Damn, I've already thought way more about Buffy than I need to.
Also, it's kind of depressing that we're still at a point in comics history where "Hey look, a gay character!" is a send-out-a-press-release and successfully score coverage kind of event. Like, I would have hoped by 2012 the presence of gay superheroes, Riverdale teens, barbarians, X-Wing fighter pilots, Predators, whatever would be commonplace enough that it's not even worth pointing out.
That was, as it turns out, a naive hope. Oh well. Maybe next decade...?
A whole lot of X-Men comics came out this week, apparently.

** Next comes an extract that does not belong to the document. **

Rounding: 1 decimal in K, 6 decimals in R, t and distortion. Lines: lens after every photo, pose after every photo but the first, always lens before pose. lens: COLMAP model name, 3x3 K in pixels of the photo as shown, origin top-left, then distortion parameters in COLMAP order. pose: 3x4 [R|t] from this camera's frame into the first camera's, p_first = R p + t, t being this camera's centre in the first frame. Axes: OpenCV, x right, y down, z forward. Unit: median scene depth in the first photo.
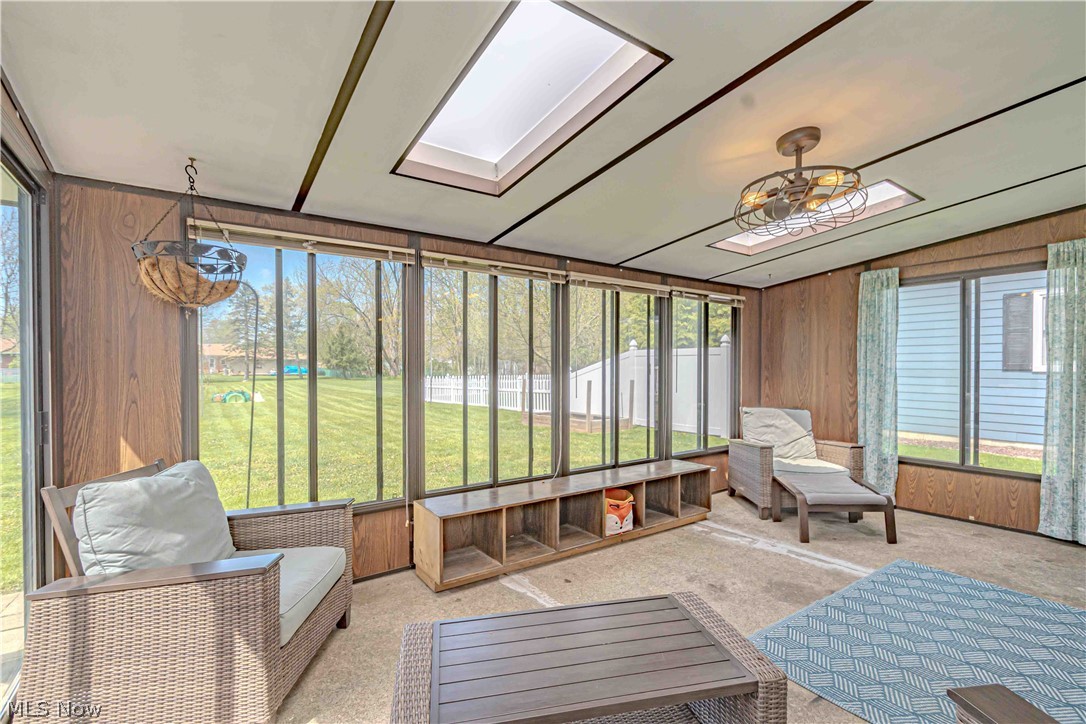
lens RADIAL K [[479.6, 0, 554.6], [0, 479.6, 365.5], [0, 0, 1]] dist [0.008966, -0.003480]
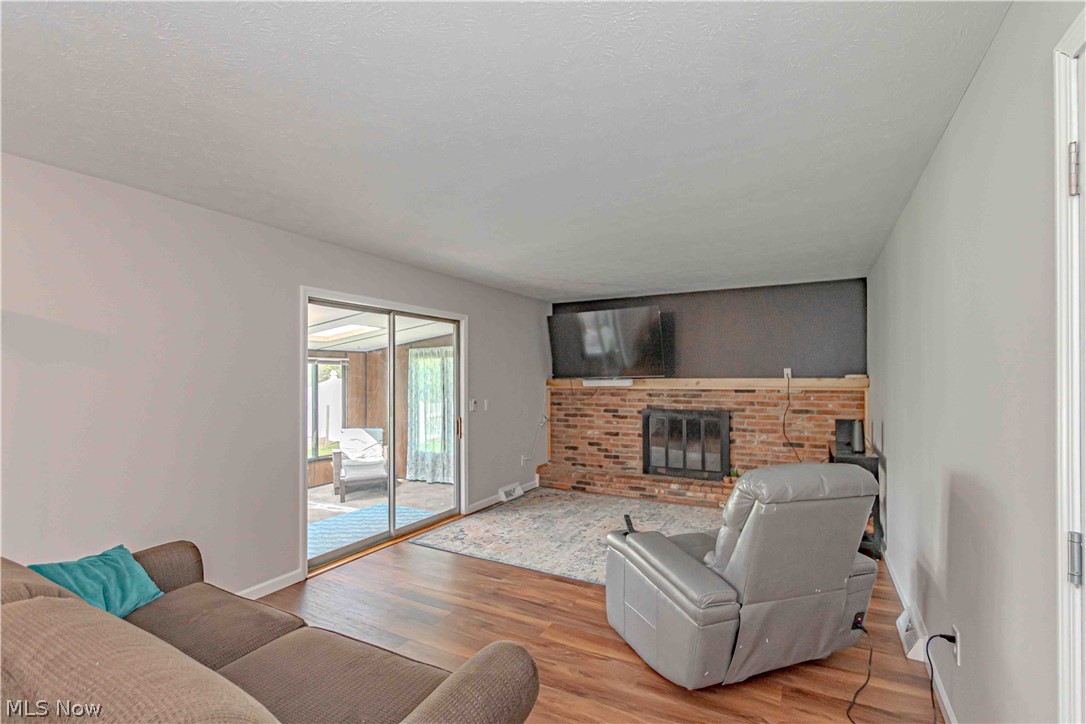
lens RADIAL K [[479.6, 0, 547.7], [0, 479.6, 365.8], [0, 0, 1]] dist [0.008966, -0.003480]
pose [[0.902353, -0.001433, 0.430996, 0.401456], [0.011684, 0.999708, -0.021137, -0.104013], [-0.430840, 0.024109, 0.902106, -0.954817]]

Finally, here is retailer Brian Hibbs on the pox that is variant covers, a piece entitled "Don't Shit Where You Eat." I agree with almost every word of it, despite the fact that I see it from a different perspective than Hibbs does (I'm not a retailer, but a comics consumer/worrier about). I've long suspected they do much more long-term damage than they do short-term good, and what little short-term good they do seems to be somewhere between shady and scummy.

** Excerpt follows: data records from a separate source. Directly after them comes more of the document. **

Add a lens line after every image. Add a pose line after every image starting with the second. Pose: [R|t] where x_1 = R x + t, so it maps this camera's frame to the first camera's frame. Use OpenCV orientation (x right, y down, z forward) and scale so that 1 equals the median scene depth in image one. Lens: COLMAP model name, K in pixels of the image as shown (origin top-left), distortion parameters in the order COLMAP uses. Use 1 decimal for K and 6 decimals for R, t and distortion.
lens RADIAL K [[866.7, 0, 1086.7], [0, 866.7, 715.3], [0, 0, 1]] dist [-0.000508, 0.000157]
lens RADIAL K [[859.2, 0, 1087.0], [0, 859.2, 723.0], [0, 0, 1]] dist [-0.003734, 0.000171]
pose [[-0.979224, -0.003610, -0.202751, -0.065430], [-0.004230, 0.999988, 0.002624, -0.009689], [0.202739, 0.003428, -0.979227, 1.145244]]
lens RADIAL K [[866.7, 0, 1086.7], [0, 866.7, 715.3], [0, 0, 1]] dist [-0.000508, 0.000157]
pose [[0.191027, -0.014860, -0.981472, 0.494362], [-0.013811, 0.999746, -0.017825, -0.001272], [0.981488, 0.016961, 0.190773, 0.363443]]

The saddest thing about variants is that the smaller publishers who seem like the greatest offenders are apparently forced into that corner by the big publishers (that is, Marvel and DC) also vigorously pursuing the variant cover strategy, and that either publisher feels they have to go crazy with variants is about a strong a statement about how fucked up the direct market is that I can think of.